THE DATA:
..........
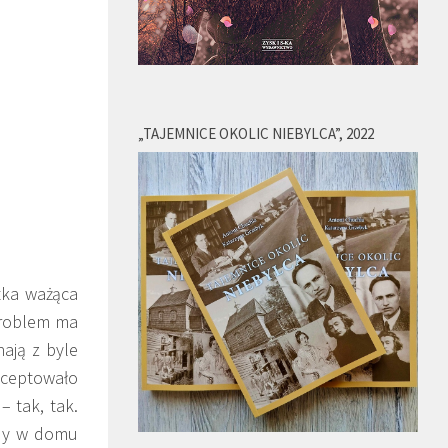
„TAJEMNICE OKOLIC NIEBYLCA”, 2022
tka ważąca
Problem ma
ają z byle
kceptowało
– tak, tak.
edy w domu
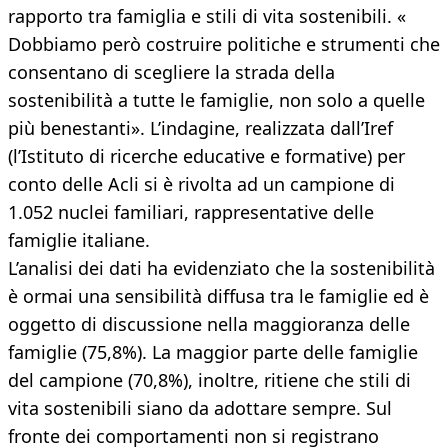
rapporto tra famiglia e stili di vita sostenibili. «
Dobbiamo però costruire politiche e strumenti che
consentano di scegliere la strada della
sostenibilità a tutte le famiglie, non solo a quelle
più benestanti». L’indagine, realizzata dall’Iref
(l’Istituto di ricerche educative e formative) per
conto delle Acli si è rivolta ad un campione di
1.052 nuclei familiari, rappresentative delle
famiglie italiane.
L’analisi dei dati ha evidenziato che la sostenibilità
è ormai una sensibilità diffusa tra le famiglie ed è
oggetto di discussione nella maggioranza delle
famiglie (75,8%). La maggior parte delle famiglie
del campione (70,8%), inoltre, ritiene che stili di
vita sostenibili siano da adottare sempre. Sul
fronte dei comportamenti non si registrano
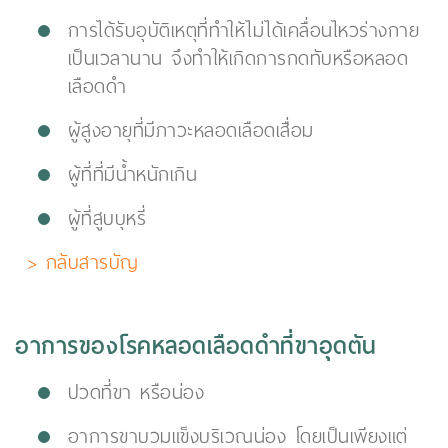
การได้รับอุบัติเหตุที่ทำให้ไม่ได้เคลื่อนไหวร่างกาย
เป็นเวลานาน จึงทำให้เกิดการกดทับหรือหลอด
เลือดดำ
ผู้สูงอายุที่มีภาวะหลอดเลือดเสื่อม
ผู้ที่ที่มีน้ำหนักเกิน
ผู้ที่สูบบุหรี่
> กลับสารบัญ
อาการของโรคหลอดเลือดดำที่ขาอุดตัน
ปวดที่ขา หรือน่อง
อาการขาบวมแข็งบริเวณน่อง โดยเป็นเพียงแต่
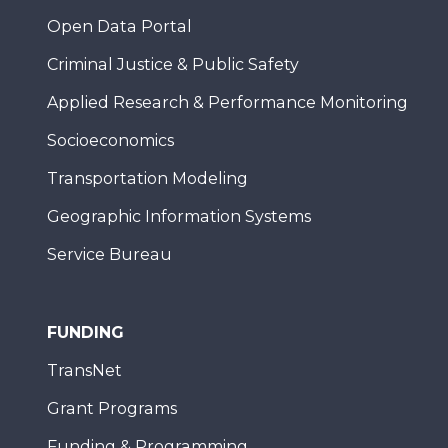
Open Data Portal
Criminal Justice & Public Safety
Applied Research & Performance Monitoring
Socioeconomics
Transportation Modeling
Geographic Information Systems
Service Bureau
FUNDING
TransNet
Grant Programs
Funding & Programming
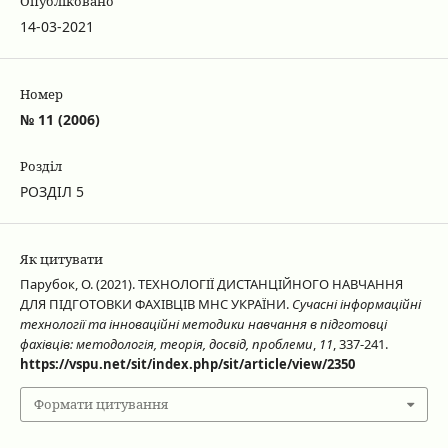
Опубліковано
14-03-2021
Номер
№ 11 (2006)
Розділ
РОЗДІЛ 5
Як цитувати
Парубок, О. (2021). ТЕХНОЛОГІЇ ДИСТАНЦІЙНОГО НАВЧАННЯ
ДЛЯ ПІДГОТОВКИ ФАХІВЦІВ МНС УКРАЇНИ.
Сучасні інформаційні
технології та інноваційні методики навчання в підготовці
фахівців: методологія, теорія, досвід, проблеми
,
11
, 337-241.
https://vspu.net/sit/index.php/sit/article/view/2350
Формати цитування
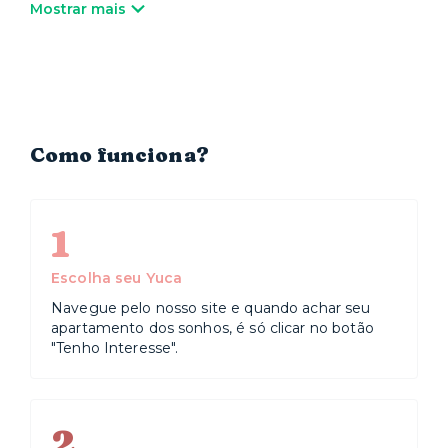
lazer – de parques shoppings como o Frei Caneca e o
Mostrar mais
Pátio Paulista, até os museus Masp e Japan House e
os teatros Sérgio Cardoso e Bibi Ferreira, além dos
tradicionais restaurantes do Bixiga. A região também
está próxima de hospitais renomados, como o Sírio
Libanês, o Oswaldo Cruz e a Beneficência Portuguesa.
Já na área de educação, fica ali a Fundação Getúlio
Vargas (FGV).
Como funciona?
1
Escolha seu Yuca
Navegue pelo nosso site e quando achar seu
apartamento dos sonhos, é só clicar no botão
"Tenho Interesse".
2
..........
Repeat the data word for word; drop the pictures.

„TAJEMNICE OKOLIC NIEBYLCA”, 2022
tka ważąca
Problem ma
ają z byle
kceptowało
– tak, tak.
edy w domu
rapporto tra famiglia e stili di vita sostenibili. «
Dobbiamo però costruire politiche e strumenti che
consentano di scegliere la strada della
sostenibilità a tutte le famiglie, non solo a quelle
più benestanti». L’indagine, realizzata dall’Iref
(l’Istituto di ricerche educative e formative) per
conto delle Acli si è rivolta ad un campione di
1.052 nuclei familiari, rappresentative delle
famiglie italiane.
L’analisi dei dati ha evidenziato che la sostenibilità
è ormai una sensibilità diffusa tra le famiglie ed è
oggetto di discussione nella maggioranza delle
famiglie (75,8%). La maggior parte delle famiglie
del campione (70,8%), inoltre, ritiene che stili di
vita sostenibili siano da adottare sempre. Sul
fronte dei comportamenti non si registrano
การได้รับอุบัติเหตุที่ทำให้ไม่ได้เคลื่อนไหวร่างกาย
เป็นเวลานาน จึงทำให้เกิดการกดทับหรือหลอด
เลือดดำ
ผู้สูงอายุที่มีภาวะหลอดเลือดเสื่อม
ผู้ที่ที่มีน้ำหนักเกิน
ผู้ที่สูบบุหรี่
> กลับสารบัญ
อาการของโรคหลอดเลือดดำที่ขาอุดตัน
ปวดที่ขา หรือน่อง
อาการขาบวมแข็งบริเวณน่อง โดยเป็นเพียงแต่
Open Data Portal
Criminal Justice & Public Safety
Applied Research & Performance Monitoring
Socioeconomics
Transportation Modeling
Geographic Information Systems
Service Bureau
FUNDING
TransNet
Grant Programs
Funding & Programming
Опубліковано
14-03-2021
Номер
№ 11 (2006)
Розділ
РОЗДІЛ 5
Як цитувати
Парубок, О. (2021). ТЕХНОЛОГІЇ ДИСТАНЦІЙНОГО НАВЧАННЯ
ДЛЯ ПІДГОТОВКИ ФАХІВЦІВ МНС УКРАЇНИ.
Сучасні інформаційні
технології та інноваційні методики навчання в підготовці
фахівців: методологія, теорія, досвід, проблеми
,
11
, 337-241.
https://vspu.net/sit/index.php/sit/article/view/2350
Формати цитування
lazer – de parques shoppings como o Frei Caneca e o
Mostrar mais
Pátio Paulista, até os museus Masp e Japan House e
os teatros Sérgio Cardoso e Bibi Ferreira, além dos
tradicionais restaurantes do Bixiga. A região também
está próxima de hospitais renomados, como o Sírio
Libanês, o Oswaldo Cruz e a Beneficência Portuguesa.
Já na área de educação, fica ali a Fundação Getúlio
Vargas (FGV).
Como funciona?
1
Escolha seu Yuca
Navegue pelo nosso site e quando achar seu
apartamento dos sonhos, é só clicar no botão
"Tenho Interesse".
2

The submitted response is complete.